Dataset entries
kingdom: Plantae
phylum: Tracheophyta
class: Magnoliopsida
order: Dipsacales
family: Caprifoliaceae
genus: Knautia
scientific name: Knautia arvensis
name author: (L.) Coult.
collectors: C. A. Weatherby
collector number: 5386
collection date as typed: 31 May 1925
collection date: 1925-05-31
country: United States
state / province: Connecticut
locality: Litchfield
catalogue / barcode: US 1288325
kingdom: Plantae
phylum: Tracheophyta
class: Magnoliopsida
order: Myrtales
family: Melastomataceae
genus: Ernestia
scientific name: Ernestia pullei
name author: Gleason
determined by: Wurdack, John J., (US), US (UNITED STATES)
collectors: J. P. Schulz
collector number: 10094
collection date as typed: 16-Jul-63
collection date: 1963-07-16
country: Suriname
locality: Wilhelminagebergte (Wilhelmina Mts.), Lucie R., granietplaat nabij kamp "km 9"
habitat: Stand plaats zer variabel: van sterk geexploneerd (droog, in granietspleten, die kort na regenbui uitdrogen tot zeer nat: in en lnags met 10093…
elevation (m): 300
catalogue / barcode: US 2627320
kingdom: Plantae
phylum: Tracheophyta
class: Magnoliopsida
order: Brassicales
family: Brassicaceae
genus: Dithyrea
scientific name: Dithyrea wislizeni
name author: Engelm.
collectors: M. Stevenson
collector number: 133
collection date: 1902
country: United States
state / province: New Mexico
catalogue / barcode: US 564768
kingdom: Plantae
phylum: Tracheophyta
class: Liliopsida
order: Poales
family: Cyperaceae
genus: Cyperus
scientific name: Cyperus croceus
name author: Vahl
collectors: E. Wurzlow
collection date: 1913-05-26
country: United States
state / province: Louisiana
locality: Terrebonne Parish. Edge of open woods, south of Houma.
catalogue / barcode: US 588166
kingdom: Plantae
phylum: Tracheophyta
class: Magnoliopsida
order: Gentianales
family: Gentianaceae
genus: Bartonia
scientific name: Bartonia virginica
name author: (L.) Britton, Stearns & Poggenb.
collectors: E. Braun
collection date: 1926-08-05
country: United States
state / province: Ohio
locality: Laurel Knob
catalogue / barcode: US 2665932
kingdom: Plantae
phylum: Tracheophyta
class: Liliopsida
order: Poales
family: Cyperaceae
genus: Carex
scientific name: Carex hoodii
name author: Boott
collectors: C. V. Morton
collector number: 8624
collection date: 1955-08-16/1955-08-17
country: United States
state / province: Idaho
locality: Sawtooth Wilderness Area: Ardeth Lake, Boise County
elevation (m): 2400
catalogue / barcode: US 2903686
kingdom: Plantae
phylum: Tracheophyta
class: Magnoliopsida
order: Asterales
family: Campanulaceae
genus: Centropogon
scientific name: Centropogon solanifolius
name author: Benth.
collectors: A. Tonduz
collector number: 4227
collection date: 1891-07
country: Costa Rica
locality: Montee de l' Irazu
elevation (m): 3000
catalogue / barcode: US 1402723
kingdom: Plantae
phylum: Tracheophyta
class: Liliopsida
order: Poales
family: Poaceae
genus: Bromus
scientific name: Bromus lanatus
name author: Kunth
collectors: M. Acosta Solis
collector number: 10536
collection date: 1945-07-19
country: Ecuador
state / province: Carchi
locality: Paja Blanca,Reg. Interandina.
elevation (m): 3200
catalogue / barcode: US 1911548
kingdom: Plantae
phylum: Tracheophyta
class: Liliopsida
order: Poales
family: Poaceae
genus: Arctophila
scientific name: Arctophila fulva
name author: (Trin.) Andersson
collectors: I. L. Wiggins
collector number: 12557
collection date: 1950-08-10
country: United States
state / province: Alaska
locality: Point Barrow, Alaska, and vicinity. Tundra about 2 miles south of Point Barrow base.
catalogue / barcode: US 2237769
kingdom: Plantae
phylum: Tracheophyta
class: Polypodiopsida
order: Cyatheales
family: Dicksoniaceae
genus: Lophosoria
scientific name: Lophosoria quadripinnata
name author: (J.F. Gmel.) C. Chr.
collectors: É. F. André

=== Task goal ===
Select every line of the records that contains the word "province" and copy each one.

=== Solution to the problem ===
state / province: Connecticut
state / province: New Mexico
state / province: Louisiana
state / province: Ohio
state / province: Idaho
state / province: Carchi
state / province: Alaska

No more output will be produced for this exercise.